-- PROBLEM DESCRIPTION --
Once the line containing "left knee: (923, 557)" is found in the entries below, reproduce it and every line after it, stopping at and including the line containing "left hip: (1138, 538)"; reproduce nothing else, and keep each line exact.

-- SOURCE INFORMATION --
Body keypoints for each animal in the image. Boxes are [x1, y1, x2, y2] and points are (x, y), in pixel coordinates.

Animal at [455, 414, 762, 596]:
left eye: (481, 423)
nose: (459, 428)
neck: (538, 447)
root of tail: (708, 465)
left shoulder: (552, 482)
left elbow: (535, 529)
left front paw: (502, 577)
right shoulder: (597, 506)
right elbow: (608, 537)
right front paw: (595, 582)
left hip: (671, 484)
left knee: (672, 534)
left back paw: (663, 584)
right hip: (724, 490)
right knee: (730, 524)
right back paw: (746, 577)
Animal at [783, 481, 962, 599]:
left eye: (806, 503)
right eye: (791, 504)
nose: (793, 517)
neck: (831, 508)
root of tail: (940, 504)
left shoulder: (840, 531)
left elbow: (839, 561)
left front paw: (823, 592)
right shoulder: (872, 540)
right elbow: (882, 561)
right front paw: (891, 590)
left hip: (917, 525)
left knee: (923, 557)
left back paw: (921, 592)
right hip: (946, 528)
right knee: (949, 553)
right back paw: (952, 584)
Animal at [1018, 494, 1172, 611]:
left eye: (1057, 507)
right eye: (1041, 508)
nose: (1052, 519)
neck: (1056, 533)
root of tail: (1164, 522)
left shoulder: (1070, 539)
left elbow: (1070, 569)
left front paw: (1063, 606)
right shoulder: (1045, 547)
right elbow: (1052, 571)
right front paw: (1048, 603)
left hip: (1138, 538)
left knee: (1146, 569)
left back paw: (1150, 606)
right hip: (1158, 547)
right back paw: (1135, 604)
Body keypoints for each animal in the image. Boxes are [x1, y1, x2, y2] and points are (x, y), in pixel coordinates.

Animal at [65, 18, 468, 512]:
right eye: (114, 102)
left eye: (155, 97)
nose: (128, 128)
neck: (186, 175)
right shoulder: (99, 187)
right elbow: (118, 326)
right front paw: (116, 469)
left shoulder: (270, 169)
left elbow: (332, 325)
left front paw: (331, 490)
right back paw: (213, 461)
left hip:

-- PROBLEM SOLUTION --
left knee: (923, 557)
left back paw: (921, 592)
right hip: (946, 528)
right knee: (949, 553)
right back paw: (952, 584)
Animal at [1018, 494, 1172, 611]:
left eye: (1057, 507)
right eye: (1041, 508)
nose: (1052, 519)
neck: (1056, 533)
root of tail: (1164, 522)
left shoulder: (1070, 539)
left elbow: (1070, 569)
left front paw: (1063, 606)
right shoulder: (1045, 547)
right elbow: (1052, 571)
right front paw: (1048, 603)
left hip: (1138, 538)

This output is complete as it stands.